Work instruction:
Go through the data below and gather each line containing "lines".

Extracted information:

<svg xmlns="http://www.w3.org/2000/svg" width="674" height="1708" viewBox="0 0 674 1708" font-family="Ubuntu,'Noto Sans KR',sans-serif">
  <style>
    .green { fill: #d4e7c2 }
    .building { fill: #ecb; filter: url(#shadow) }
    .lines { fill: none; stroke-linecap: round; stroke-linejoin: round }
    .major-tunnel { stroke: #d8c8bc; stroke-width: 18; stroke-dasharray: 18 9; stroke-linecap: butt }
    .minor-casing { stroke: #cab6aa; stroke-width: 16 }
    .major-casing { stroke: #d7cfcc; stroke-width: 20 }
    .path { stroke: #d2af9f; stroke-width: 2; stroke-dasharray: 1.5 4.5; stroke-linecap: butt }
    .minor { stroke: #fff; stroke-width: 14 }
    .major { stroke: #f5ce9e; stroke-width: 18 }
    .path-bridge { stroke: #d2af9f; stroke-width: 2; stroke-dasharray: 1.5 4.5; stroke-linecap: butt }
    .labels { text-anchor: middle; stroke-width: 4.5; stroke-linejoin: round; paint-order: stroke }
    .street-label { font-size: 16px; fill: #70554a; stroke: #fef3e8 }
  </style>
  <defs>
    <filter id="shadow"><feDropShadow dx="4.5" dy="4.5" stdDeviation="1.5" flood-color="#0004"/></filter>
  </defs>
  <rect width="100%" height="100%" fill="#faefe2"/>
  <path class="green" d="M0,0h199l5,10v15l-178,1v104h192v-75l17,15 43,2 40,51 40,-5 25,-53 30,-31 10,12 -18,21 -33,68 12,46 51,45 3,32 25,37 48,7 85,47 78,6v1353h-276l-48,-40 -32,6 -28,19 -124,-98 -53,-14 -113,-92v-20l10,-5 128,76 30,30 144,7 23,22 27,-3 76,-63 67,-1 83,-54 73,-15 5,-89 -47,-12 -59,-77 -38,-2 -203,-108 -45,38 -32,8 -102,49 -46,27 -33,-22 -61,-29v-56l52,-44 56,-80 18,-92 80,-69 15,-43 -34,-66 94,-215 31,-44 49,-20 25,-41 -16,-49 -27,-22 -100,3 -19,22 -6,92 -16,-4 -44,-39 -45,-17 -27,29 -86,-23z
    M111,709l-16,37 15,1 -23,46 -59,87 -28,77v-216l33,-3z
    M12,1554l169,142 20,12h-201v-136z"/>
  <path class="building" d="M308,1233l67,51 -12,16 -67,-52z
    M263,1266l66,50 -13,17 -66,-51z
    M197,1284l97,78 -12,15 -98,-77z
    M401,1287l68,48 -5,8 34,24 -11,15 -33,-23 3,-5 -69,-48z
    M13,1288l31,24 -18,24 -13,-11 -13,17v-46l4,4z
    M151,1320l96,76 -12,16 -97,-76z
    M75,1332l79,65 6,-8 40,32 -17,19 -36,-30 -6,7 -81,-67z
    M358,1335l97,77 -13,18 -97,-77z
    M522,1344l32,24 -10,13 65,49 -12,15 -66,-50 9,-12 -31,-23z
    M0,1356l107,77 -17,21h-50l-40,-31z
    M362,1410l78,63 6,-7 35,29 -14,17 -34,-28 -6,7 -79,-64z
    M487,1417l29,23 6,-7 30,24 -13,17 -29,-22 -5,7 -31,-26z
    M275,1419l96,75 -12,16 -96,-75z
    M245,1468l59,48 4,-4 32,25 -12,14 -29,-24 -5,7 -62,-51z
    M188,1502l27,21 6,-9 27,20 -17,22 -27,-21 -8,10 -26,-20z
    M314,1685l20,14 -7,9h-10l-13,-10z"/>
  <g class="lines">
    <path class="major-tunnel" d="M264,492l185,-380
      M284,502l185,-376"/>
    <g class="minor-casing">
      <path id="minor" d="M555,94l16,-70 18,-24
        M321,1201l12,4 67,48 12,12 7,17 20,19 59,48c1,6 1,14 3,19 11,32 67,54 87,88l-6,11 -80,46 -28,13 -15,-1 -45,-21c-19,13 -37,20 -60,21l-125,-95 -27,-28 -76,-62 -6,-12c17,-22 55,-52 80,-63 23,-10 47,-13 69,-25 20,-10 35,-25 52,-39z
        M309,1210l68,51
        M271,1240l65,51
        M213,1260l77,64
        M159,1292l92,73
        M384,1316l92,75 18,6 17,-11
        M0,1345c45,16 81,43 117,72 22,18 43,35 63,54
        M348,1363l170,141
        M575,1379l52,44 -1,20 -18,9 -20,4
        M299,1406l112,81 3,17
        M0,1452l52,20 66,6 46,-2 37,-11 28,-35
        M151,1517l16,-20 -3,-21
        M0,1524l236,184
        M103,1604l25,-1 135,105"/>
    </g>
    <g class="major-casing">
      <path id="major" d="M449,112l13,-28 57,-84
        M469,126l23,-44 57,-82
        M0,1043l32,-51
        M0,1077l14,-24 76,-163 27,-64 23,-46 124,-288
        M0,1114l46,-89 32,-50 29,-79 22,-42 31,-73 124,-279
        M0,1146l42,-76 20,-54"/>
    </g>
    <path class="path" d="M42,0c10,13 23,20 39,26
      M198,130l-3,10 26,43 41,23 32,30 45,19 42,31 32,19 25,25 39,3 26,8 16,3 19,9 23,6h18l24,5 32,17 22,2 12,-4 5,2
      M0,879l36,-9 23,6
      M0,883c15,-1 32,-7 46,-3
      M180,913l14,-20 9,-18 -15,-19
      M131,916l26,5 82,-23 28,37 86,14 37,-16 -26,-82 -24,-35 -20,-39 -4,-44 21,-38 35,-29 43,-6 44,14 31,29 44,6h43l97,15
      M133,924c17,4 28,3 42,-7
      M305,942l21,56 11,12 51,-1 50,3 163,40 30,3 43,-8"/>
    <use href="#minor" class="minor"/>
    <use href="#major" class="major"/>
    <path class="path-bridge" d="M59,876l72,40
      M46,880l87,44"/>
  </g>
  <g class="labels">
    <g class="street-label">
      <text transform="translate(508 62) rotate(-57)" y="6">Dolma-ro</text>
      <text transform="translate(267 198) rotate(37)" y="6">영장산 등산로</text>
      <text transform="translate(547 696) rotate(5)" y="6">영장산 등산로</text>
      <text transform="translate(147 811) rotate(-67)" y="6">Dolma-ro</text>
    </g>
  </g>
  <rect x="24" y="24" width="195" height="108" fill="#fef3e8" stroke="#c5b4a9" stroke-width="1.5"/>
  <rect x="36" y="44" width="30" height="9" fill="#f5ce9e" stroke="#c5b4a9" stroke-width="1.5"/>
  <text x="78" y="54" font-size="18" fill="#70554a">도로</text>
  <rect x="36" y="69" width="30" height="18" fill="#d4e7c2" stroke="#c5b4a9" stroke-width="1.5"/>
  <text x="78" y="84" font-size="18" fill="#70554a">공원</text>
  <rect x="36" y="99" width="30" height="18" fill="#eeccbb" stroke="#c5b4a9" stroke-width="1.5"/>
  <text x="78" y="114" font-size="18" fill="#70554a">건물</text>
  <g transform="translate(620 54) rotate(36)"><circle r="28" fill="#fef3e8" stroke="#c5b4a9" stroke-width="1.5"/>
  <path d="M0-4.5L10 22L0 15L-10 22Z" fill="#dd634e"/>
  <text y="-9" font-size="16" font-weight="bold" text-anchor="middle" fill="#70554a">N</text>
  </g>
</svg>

Answer below:
    .lines { fill: none; stroke-linecap: round; stroke-linejoin: round }
  <g class="lines">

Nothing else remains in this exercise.